__WHAT YOU ARE ASKED TO DO__: Copy out the records word for word, from the line holding "On Wednesday, where" to the line holding "7 AM lines.", both included, and leave the pictures out.

__DATA LISTING__:
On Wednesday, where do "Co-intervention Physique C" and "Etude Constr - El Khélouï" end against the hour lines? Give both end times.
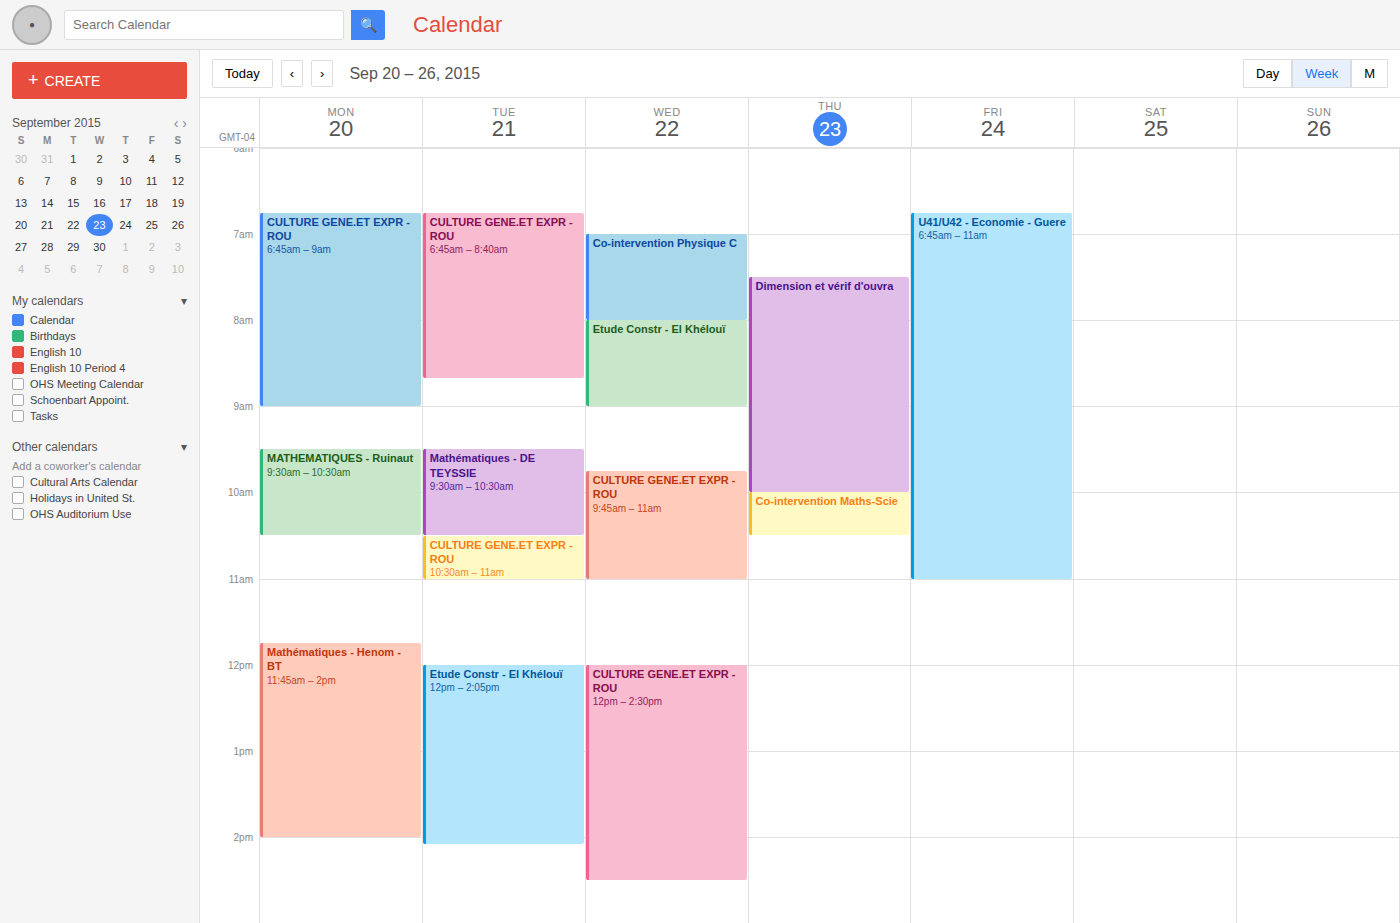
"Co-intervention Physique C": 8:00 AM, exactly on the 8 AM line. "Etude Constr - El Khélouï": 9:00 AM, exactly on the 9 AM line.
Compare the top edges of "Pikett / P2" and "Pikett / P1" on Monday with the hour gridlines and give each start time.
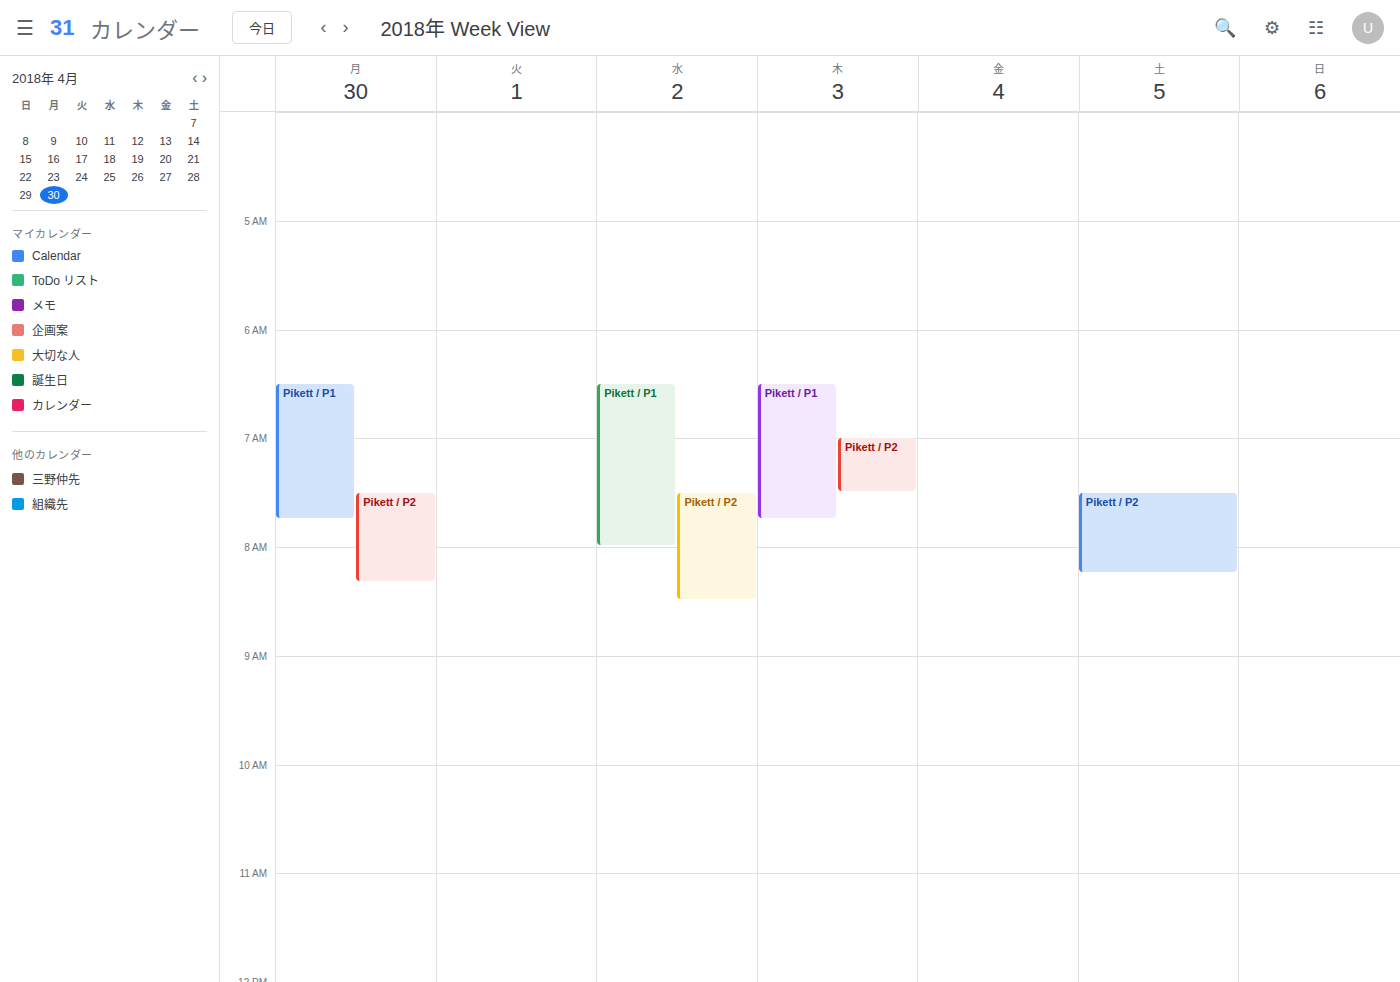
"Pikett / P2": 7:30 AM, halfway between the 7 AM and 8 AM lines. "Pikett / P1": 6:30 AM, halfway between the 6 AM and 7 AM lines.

---

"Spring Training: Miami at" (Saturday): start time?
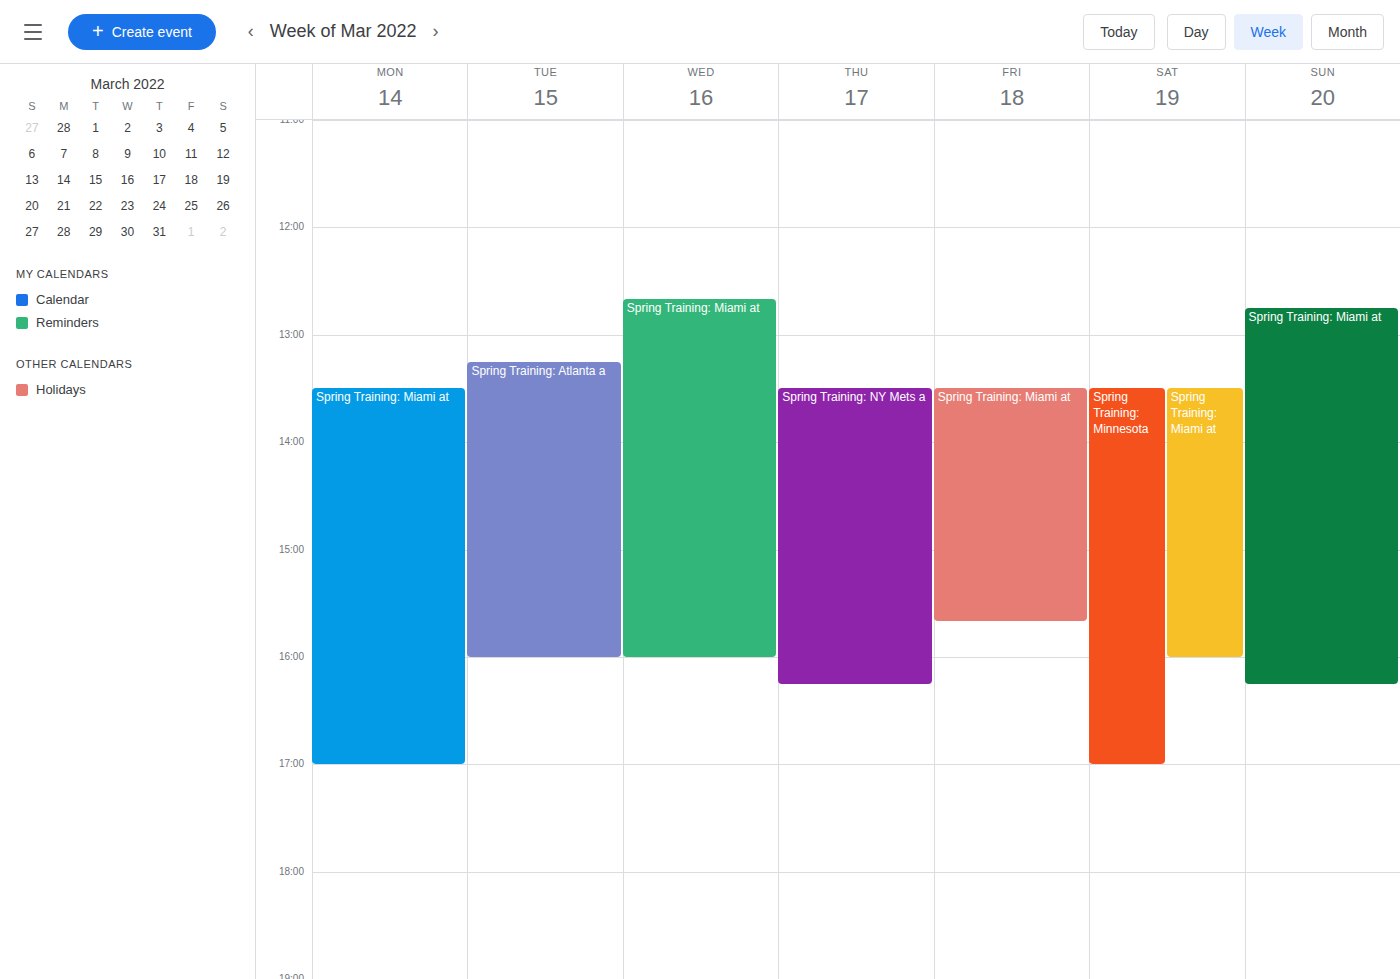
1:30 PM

---

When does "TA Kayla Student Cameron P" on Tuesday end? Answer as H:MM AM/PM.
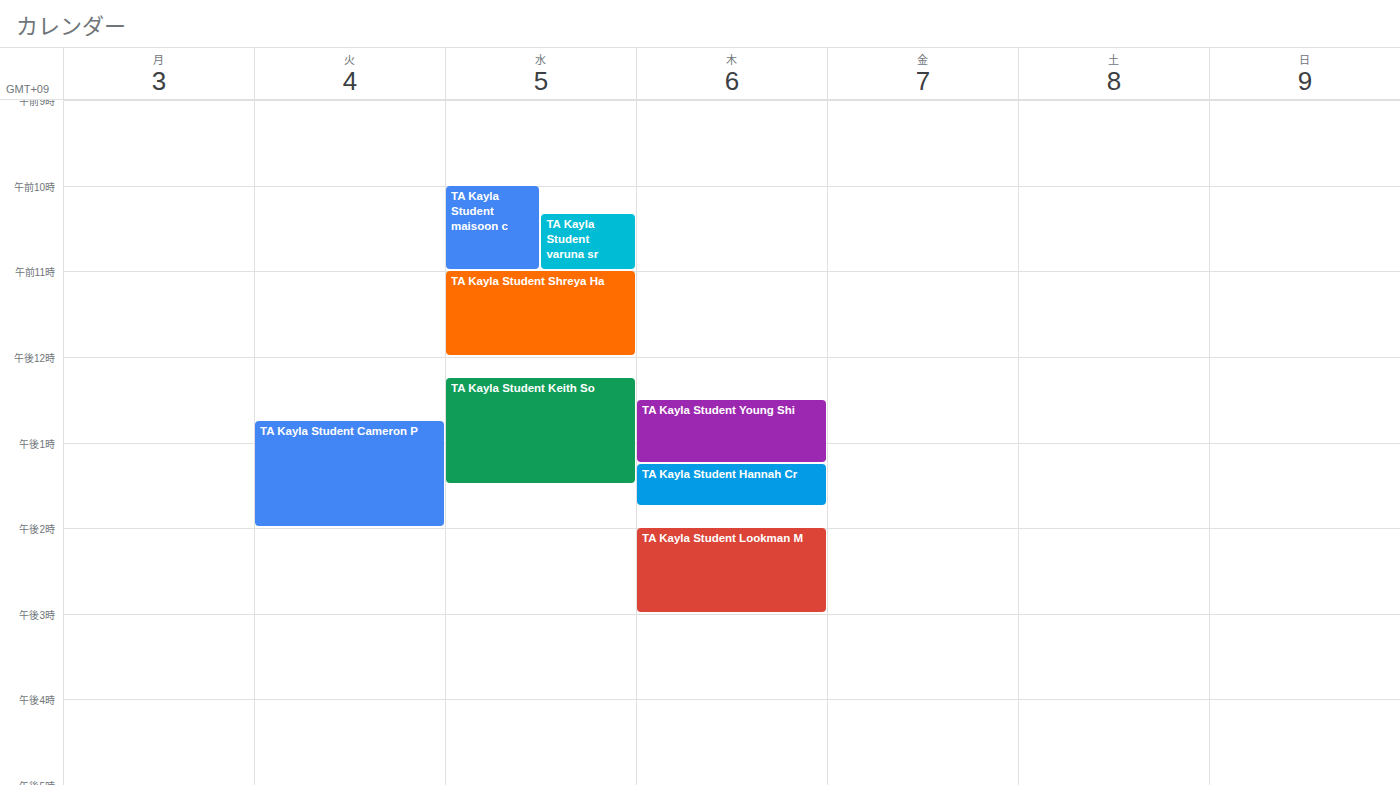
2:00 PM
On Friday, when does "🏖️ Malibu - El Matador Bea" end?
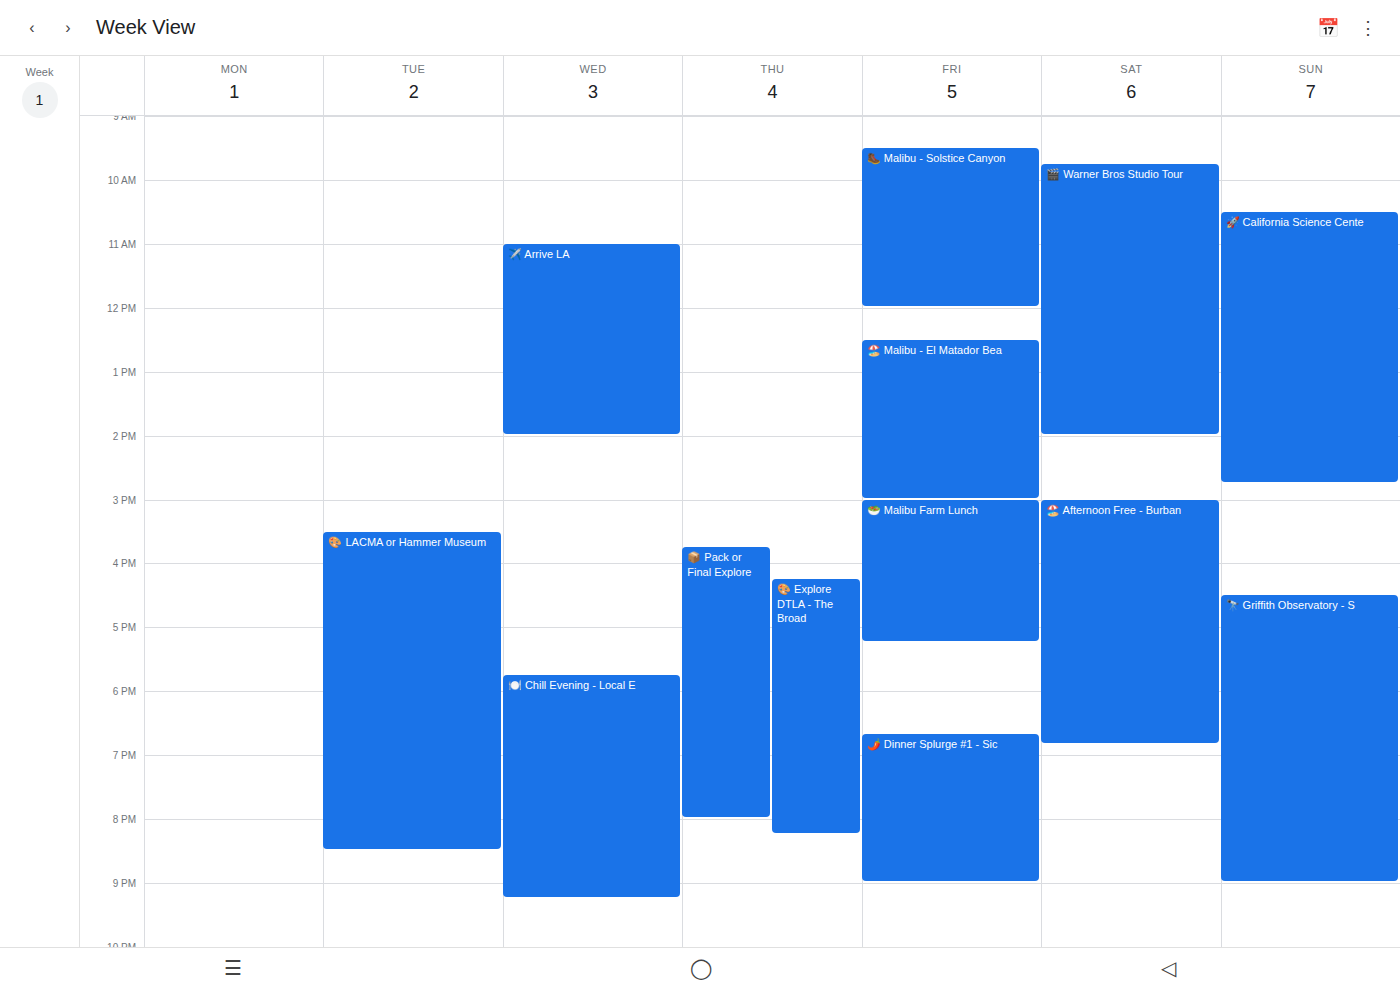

__FULL OUTPUT__:
On Wednesday, where do "Co-intervention Physique C" and "Etude Constr - El Khélouï" end against the hour lines? Give both end times.
"Co-intervention Physique C": 8:00 AM, exactly on the 8 AM line. "Etude Constr - El Khélouï": 9:00 AM, exactly on the 9 AM line.
Compare the top edges of "Pikett / P2" and "Pikett / P1" on Monday with the hour gridlines and give each start time.
"Pikett / P2": 7:30 AM, halfway between the 7 AM and 8 AM lines. "Pikett / P1": 6:30 AM, halfway between the 6 AM and 7 AM lines.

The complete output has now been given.